**** DATA FOR THE TASK

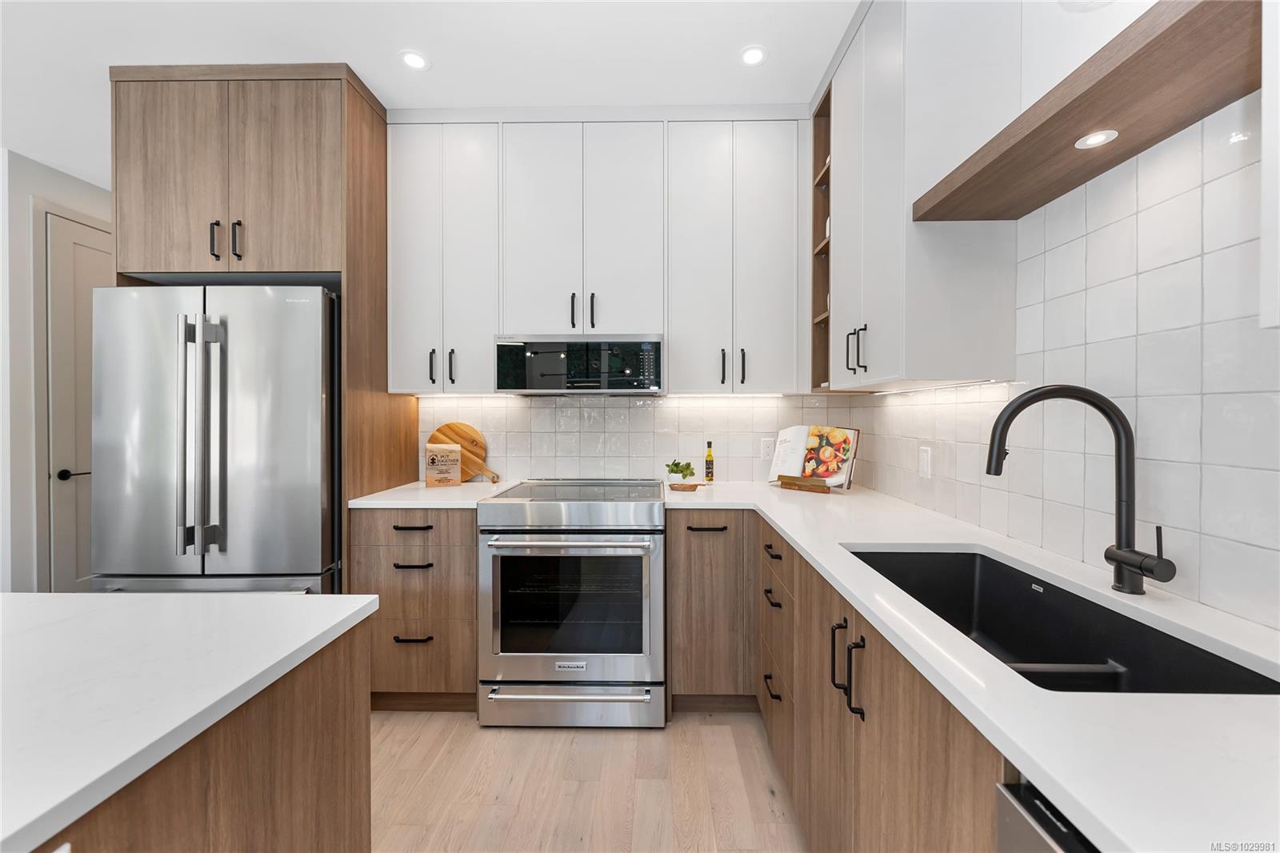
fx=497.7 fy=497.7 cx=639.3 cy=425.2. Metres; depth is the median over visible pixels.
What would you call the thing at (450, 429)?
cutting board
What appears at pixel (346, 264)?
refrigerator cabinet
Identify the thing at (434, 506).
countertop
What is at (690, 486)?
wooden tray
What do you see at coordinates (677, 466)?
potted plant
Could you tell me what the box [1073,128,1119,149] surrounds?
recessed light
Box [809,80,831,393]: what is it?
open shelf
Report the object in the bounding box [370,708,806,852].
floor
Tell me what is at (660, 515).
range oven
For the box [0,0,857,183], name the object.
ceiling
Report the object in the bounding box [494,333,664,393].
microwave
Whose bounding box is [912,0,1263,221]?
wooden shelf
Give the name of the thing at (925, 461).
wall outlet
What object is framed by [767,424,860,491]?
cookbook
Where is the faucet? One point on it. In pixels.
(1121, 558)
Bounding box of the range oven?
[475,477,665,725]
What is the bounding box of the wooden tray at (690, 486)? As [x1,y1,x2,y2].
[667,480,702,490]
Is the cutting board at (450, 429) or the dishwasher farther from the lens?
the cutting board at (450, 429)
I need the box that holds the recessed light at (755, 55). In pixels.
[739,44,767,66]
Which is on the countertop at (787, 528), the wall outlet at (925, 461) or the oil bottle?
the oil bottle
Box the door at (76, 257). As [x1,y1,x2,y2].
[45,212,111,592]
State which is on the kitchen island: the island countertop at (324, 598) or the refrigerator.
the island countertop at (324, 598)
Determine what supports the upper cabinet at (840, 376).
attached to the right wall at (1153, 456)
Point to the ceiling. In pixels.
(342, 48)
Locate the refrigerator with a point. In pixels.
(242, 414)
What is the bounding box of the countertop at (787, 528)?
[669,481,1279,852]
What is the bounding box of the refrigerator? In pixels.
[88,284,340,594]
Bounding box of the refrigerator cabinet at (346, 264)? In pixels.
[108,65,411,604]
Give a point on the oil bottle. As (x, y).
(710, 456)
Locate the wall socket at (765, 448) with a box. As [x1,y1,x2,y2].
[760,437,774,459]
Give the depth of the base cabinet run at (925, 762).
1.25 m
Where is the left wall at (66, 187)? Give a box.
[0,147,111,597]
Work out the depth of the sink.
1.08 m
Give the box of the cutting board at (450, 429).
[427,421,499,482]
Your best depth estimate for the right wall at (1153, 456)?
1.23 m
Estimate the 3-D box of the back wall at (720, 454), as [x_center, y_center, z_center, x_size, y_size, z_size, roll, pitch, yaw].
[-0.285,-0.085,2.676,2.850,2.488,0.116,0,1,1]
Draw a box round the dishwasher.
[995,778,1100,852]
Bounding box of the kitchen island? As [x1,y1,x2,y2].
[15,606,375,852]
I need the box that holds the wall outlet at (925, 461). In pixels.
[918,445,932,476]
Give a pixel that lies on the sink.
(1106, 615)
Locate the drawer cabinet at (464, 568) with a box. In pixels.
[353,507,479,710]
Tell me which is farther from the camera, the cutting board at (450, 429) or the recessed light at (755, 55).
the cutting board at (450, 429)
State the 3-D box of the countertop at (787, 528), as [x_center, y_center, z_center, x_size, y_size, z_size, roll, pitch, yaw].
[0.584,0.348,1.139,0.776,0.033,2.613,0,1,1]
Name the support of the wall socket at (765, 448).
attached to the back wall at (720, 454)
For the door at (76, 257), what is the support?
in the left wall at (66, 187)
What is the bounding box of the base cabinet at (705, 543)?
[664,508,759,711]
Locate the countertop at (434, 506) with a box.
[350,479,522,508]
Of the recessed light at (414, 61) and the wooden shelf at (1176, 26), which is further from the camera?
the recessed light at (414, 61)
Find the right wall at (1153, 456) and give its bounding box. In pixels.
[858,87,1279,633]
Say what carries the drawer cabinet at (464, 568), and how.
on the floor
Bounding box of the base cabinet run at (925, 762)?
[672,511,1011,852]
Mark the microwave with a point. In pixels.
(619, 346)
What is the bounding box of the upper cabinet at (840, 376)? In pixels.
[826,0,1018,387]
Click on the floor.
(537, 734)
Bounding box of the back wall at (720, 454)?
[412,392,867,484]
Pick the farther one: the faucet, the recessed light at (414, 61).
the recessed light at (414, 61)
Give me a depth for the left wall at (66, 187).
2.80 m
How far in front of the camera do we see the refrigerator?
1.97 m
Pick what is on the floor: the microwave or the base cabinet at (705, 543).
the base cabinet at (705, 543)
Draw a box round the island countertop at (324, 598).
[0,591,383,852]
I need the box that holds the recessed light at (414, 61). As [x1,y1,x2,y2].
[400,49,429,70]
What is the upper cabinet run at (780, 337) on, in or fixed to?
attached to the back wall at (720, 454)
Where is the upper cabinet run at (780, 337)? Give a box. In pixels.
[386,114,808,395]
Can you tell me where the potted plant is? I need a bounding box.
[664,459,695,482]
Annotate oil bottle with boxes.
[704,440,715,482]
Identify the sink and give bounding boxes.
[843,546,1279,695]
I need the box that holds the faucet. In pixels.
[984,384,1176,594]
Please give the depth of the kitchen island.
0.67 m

********

YOUR GOAL - The result should be the same data as above, line for line, with the pictures gone.

ANSWER SECTION -
fx=497.7 fy=497.7 cx=639.3 cy=425.2. Metres; depth is the median over visible pixels.
What would you call the thing at (450, 429)?
cutting board
What appears at pixel (346, 264)?
refrigerator cabinet
Identify the thing at (434, 506).
countertop
What is at (690, 486)?
wooden tray
What do you see at coordinates (677, 466)?
potted plant
Could you tell me what the box [1073,128,1119,149] surrounds?
recessed light
Box [809,80,831,393]: what is it?
open shelf
Report the object in the bounding box [370,708,806,852].
floor
Tell me what is at (660, 515).
range oven
For the box [0,0,857,183], name the object.
ceiling
Report the object in the bounding box [494,333,664,393].
microwave
Whose bounding box is [912,0,1263,221]?
wooden shelf
Give the name of the thing at (925, 461).
wall outlet
What object is framed by [767,424,860,491]?
cookbook
Where is the faucet? One point on it. In pixels.
(1121, 558)
Bounding box of the range oven?
[475,477,665,725]
What is the bounding box of the wooden tray at (690, 486)? As [x1,y1,x2,y2].
[667,480,702,490]
Is the cutting board at (450, 429) or the dishwasher farther from the lens?
the cutting board at (450, 429)
I need the box that holds the recessed light at (755, 55). In pixels.
[739,44,767,66]
Which is on the countertop at (787, 528), the wall outlet at (925, 461) or the oil bottle?
the oil bottle
Box the door at (76, 257). As [x1,y1,x2,y2].
[45,212,111,592]
State which is on the kitchen island: the island countertop at (324, 598) or the refrigerator.
the island countertop at (324, 598)
Determine what supports the upper cabinet at (840, 376).
attached to the right wall at (1153, 456)
Point to the ceiling. In pixels.
(342, 48)
Locate the refrigerator with a point. In pixels.
(242, 414)
What is the bounding box of the countertop at (787, 528)?
[669,481,1279,852]
What is the bounding box of the refrigerator? In pixels.
[88,284,340,594]
Bounding box of the refrigerator cabinet at (346, 264)? In pixels.
[108,65,411,604]
Give a point on the oil bottle. As (x, y).
(710, 456)
Locate the wall socket at (765, 448) with a box. As [x1,y1,x2,y2].
[760,437,774,459]
Give the depth of the base cabinet run at (925, 762).
1.25 m
Where is the left wall at (66, 187)? Give a box.
[0,147,111,597]
Work out the depth of the sink.
1.08 m
Give the box of the cutting board at (450, 429).
[427,421,499,482]
Your best depth estimate for the right wall at (1153, 456)?
1.23 m
Estimate the 3-D box of the back wall at (720, 454), as [x_center, y_center, z_center, x_size, y_size, z_size, roll, pitch, yaw].
[-0.285,-0.085,2.676,2.850,2.488,0.116,0,1,1]
Draw a box round the dishwasher.
[995,778,1100,852]
Bounding box of the kitchen island? As [x1,y1,x2,y2].
[15,606,375,852]
I need the box that holds the wall outlet at (925, 461). In pixels.
[918,445,932,476]
Give a pixel that lies on the sink.
(1106, 615)
Locate the drawer cabinet at (464, 568) with a box. In pixels.
[353,507,479,710]
Tell me which is farther from the camera, the cutting board at (450, 429) or the recessed light at (755, 55).
the cutting board at (450, 429)
State the 3-D box of the countertop at (787, 528), as [x_center, y_center, z_center, x_size, y_size, z_size, roll, pitch, yaw].
[0.584,0.348,1.139,0.776,0.033,2.613,0,1,1]
Name the support of the wall socket at (765, 448).
attached to the back wall at (720, 454)
For the door at (76, 257), what is the support?
in the left wall at (66, 187)
What is the bounding box of the base cabinet at (705, 543)?
[664,508,759,711]
Locate the countertop at (434, 506) with a box.
[350,479,522,508]
Of the recessed light at (414, 61) and the wooden shelf at (1176, 26), which is further from the camera?
the recessed light at (414, 61)
Find the right wall at (1153, 456) and give its bounding box. In pixels.
[858,87,1279,633]
Say what carries the drawer cabinet at (464, 568), and how.
on the floor
Bounding box of the base cabinet run at (925, 762)?
[672,511,1011,852]
Mark the microwave with a point. In pixels.
(619, 346)
What is the bounding box of the upper cabinet at (840, 376)? In pixels.
[826,0,1018,387]
Click on the floor.
(537, 734)
Bounding box of the back wall at (720, 454)?
[412,392,867,484]
Pick the farther one: the faucet, the recessed light at (414, 61).
the recessed light at (414, 61)
Give me a depth for the left wall at (66, 187).
2.80 m
How far in front of the camera do we see the refrigerator?
1.97 m
Pick what is on the floor: the microwave or the base cabinet at (705, 543).
the base cabinet at (705, 543)
Draw a box round the island countertop at (324, 598).
[0,591,383,852]
I need the box that holds the recessed light at (414, 61). As [x1,y1,x2,y2].
[400,49,429,70]
What is the upper cabinet run at (780, 337) on, in or fixed to?
attached to the back wall at (720, 454)
Where is the upper cabinet run at (780, 337)? Give a box. In pixels.
[386,114,808,395]
Can you tell me where the potted plant is? I need a bounding box.
[664,459,695,482]
Annotate oil bottle with boxes.
[704,440,715,482]
Identify the sink and give bounding boxes.
[843,546,1279,695]
I need the box that holds the faucet. In pixels.
[984,384,1176,594]
Please give the depth of the kitchen island.
0.67 m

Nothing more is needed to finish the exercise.